OBJECTIF DE LA TÂCHE – D'après l'extrait sur le défaut d'inscrire, jusqu'à quelle date la Cour a-t-elle prolongé le délai pour inscrire ?

EXTRAIT PRÉSENTÉ –
****************
Me Alain Barrette

UNE GRILLE D’ANALYSE COMPLÈTE POUR LES REQUÊTES POUR ÊTRE RELEVÉ DU DÉFAUT D’INSCRIRE

Par : Me Alain Barrette

Une partie demanderesse demande d’être relevée de son défaut d’inscrire avant l’expiration du délai de 180 jours. La Cour supérieure refuse et la demanderesse se pourvoit en appel. La Cour d’appel (motifs du juge Robert Mainville) rejette le pourvoi en faisant une revue détaillée des principes applicables en les systématisant dans une grille d’analyse qui, souhaitons-le, servira de référence afin de répondre à toute demande en ce sens dans l’avenir. En principe, cette décision devrait être la décision phare en la matière.

L’action est signifiée le 21 mai 2012 et l’échéancier, signé le 26 juillet 2012, prévoit la production d’une inscription le 12 novembre 2012 au plus tard.

Un interrogatoire a lieu en août 2012. Quatre-vingts objections sont formulées et vingt-six engagements sont souscrits par la demanderesse. Les engagements ne seront pas fournis dans les délais prévus à l’échéancier.

La veille de la date d’expiration du délai pour inscrire, une requête en prolongation de délai est signifiée. La Cour accueille cette requête et prolonge le délai au 27 février 2013, en imposant aux parties de déposer un nouvel échéancier lors du débat sur les objections, qui aura lieu le 5 février 2013. Or, les parties ne déposent aucun échéancier et le délai pour inscrire expire sans le dépôt d’une inscription. Il y a désistement réputé (274.3 C.p.c.).
****************
DONNÉES FOURNIES –
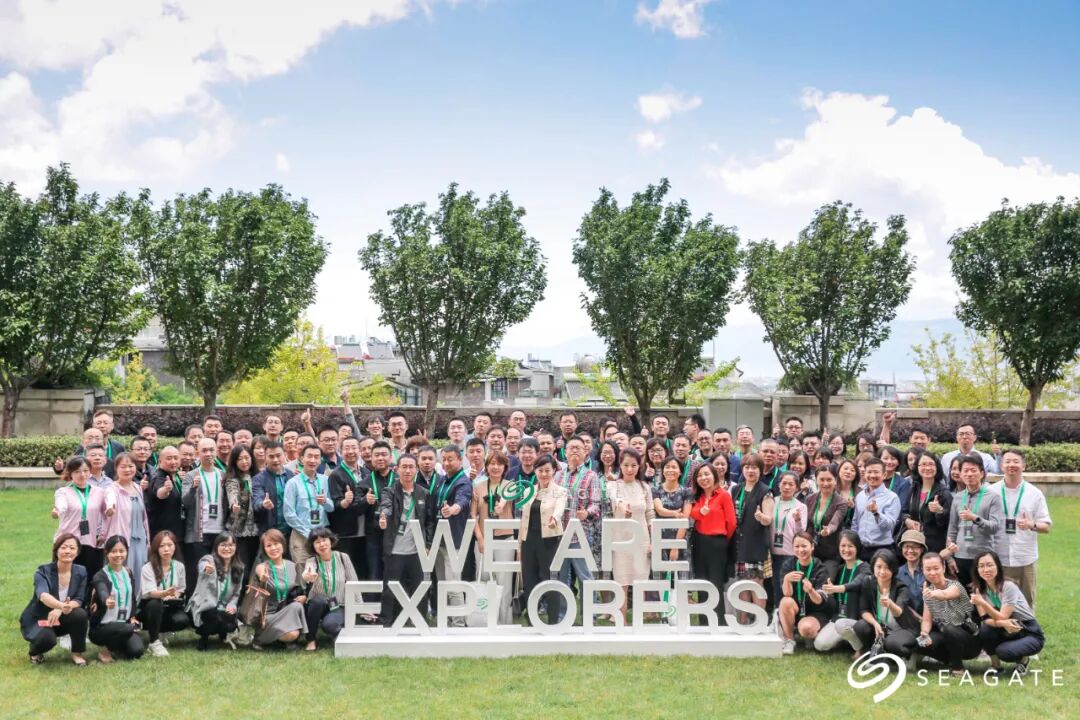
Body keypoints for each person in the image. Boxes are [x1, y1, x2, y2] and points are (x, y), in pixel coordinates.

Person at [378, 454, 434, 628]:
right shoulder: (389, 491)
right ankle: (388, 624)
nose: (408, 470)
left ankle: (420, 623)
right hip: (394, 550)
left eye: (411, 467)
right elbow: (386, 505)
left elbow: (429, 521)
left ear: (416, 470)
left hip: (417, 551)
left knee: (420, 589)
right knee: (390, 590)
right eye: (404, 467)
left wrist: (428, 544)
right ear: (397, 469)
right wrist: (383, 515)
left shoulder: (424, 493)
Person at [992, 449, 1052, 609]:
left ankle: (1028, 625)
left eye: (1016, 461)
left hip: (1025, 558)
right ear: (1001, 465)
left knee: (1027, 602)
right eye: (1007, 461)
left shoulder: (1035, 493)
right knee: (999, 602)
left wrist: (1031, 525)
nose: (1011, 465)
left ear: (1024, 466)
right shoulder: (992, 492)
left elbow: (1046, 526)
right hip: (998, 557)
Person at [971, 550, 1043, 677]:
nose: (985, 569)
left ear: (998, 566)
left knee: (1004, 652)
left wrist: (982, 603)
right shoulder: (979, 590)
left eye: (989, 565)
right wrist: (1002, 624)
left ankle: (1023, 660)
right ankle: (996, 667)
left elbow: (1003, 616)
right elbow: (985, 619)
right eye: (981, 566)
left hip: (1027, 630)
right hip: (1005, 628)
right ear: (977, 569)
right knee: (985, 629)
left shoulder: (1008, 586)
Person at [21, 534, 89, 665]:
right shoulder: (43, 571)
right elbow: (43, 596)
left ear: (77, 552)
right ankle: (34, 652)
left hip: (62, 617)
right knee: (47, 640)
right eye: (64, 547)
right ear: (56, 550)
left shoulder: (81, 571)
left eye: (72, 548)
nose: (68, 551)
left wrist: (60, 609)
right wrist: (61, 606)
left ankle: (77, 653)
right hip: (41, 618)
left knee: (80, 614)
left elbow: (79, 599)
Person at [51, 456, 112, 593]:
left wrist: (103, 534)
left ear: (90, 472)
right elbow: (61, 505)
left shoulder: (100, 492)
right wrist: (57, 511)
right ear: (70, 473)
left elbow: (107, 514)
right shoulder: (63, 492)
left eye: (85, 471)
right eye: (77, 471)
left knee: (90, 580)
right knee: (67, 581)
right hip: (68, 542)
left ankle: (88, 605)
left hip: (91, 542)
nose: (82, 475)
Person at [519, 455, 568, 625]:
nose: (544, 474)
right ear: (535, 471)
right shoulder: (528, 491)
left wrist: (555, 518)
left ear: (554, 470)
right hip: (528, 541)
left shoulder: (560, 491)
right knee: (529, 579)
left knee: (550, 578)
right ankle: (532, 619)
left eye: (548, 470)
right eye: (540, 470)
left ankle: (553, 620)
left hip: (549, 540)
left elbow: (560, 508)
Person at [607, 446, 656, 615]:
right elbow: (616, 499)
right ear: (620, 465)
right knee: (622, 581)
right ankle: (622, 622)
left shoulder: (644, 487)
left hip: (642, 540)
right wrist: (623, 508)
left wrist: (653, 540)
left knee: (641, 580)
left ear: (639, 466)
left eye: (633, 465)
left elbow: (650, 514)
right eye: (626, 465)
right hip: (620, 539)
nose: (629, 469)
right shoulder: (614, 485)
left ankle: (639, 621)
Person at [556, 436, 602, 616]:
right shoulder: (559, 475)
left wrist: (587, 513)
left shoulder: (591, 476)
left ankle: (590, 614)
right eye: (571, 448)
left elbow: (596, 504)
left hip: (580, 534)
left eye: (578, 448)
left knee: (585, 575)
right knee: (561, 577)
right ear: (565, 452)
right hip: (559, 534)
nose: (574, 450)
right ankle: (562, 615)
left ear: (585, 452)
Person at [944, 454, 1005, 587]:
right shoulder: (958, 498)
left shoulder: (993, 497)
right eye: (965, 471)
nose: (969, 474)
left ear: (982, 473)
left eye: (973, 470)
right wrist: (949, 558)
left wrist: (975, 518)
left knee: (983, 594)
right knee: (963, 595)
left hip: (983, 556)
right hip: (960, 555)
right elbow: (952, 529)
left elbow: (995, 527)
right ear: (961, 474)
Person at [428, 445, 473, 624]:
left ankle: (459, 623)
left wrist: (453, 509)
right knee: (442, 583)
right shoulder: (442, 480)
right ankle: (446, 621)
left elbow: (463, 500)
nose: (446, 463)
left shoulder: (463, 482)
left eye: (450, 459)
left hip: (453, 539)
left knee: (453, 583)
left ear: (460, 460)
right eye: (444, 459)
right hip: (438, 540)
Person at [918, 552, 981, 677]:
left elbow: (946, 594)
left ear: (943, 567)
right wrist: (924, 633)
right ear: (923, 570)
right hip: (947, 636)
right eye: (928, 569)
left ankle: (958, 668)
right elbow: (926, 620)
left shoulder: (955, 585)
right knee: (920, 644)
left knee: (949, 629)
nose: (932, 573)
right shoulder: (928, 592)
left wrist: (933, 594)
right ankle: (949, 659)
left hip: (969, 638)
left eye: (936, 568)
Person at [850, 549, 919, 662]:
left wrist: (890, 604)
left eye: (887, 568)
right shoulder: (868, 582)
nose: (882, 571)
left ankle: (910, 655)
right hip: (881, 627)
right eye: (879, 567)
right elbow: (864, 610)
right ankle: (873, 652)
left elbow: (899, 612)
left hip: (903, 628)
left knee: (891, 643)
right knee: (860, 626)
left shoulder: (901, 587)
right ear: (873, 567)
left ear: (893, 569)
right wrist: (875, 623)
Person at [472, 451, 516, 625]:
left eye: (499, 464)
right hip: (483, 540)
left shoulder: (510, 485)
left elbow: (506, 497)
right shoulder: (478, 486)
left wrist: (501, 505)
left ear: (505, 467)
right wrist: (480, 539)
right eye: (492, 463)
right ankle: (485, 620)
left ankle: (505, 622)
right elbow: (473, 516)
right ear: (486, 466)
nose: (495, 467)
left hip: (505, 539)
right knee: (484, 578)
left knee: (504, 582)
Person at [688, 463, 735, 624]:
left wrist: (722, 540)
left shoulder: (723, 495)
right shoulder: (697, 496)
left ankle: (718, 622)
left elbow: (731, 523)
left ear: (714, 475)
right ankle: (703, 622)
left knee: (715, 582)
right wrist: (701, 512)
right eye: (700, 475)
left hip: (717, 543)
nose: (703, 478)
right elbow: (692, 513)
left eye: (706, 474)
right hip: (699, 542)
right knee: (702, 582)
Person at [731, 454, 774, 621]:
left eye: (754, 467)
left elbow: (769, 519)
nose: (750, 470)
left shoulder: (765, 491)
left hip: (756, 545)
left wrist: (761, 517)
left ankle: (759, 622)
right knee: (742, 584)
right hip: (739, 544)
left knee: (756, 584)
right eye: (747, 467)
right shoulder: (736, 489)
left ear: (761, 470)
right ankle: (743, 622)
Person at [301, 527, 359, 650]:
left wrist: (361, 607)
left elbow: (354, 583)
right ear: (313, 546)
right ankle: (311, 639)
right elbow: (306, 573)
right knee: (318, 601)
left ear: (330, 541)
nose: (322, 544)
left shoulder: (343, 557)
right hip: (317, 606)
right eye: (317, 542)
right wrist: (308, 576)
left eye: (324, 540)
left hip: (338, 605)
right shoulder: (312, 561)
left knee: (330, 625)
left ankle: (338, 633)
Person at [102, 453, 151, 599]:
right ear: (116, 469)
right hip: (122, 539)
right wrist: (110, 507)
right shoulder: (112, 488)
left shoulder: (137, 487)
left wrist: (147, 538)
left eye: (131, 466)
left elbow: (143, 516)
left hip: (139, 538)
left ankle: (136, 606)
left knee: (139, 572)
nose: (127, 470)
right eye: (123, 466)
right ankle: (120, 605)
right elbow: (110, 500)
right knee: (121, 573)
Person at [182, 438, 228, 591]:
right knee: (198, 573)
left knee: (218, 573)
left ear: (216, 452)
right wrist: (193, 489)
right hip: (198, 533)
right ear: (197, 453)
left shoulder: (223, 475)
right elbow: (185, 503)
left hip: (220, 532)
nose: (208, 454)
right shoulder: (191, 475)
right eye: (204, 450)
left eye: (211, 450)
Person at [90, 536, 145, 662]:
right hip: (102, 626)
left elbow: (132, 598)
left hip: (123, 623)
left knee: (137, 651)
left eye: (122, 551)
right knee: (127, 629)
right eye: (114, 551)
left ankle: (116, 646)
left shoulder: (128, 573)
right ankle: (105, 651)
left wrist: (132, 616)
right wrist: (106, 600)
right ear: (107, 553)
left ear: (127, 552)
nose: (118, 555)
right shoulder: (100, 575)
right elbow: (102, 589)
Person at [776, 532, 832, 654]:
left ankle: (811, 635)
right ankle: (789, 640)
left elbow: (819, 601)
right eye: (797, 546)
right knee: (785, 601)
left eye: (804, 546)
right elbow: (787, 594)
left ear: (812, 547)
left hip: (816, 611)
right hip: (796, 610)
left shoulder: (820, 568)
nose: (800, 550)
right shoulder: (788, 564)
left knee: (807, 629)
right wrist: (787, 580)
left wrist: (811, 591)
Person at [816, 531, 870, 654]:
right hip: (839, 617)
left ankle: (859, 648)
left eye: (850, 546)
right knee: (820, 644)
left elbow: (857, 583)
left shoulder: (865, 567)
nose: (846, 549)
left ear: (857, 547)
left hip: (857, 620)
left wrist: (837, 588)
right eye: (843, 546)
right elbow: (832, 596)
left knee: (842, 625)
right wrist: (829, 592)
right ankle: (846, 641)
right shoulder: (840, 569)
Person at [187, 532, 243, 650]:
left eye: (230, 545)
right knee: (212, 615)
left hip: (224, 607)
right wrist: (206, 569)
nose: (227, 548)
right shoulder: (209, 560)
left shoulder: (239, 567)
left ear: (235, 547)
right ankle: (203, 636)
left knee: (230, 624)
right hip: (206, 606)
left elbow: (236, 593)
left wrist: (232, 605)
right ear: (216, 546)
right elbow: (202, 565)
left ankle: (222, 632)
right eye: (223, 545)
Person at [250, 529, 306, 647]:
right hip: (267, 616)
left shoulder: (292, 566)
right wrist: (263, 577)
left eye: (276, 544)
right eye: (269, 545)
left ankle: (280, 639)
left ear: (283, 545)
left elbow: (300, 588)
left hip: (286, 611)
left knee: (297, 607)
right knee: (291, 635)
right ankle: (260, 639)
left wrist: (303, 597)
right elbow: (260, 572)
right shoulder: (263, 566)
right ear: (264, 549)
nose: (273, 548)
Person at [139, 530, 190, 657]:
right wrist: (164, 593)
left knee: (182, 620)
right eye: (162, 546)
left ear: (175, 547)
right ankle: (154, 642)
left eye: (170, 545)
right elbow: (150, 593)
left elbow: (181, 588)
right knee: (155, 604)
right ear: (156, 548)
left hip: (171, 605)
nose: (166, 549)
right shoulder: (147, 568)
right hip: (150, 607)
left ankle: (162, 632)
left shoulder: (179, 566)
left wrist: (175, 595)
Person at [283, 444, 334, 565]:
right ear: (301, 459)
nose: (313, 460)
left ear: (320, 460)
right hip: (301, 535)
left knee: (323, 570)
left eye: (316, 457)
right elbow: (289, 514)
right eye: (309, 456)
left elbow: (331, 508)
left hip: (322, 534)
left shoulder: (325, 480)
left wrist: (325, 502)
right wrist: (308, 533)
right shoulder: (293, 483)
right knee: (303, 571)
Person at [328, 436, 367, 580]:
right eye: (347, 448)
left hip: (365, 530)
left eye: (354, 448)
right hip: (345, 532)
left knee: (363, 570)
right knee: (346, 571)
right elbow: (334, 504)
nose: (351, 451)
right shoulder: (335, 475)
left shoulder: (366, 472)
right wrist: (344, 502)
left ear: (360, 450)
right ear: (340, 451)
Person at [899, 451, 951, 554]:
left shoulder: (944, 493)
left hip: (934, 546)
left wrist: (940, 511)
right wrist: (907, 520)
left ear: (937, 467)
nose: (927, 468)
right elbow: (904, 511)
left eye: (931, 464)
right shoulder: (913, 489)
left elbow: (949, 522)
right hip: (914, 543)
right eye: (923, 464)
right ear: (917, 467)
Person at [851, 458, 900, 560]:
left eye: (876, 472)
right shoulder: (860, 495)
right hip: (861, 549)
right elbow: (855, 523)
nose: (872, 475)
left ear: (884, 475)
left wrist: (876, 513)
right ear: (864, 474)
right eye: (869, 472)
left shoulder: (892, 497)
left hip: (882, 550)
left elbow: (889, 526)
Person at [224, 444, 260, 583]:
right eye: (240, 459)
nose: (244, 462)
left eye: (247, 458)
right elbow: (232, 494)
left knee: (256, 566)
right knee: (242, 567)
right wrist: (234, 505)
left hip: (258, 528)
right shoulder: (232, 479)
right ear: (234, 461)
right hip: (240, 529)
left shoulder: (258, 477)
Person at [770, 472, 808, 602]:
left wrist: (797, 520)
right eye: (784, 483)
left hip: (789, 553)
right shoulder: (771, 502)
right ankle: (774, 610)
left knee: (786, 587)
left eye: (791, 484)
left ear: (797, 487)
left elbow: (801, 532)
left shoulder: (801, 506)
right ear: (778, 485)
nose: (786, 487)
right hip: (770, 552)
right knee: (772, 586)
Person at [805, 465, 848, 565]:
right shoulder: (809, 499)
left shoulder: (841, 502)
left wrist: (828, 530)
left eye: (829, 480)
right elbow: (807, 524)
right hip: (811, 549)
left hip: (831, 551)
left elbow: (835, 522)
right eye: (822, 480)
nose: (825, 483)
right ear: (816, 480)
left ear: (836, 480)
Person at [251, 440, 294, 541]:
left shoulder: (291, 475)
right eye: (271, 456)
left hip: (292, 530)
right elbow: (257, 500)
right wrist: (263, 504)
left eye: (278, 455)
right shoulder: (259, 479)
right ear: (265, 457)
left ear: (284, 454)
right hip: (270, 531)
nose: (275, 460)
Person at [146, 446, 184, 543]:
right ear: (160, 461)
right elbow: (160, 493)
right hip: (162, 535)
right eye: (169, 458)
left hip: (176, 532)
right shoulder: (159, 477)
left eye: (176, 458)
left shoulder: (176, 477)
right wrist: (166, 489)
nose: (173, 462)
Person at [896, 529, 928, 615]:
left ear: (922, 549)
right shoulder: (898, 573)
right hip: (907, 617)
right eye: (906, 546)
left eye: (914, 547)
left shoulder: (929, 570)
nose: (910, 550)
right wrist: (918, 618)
****************
RÉSULTAT ATTENDU – Jusqu'au 27 février 2013.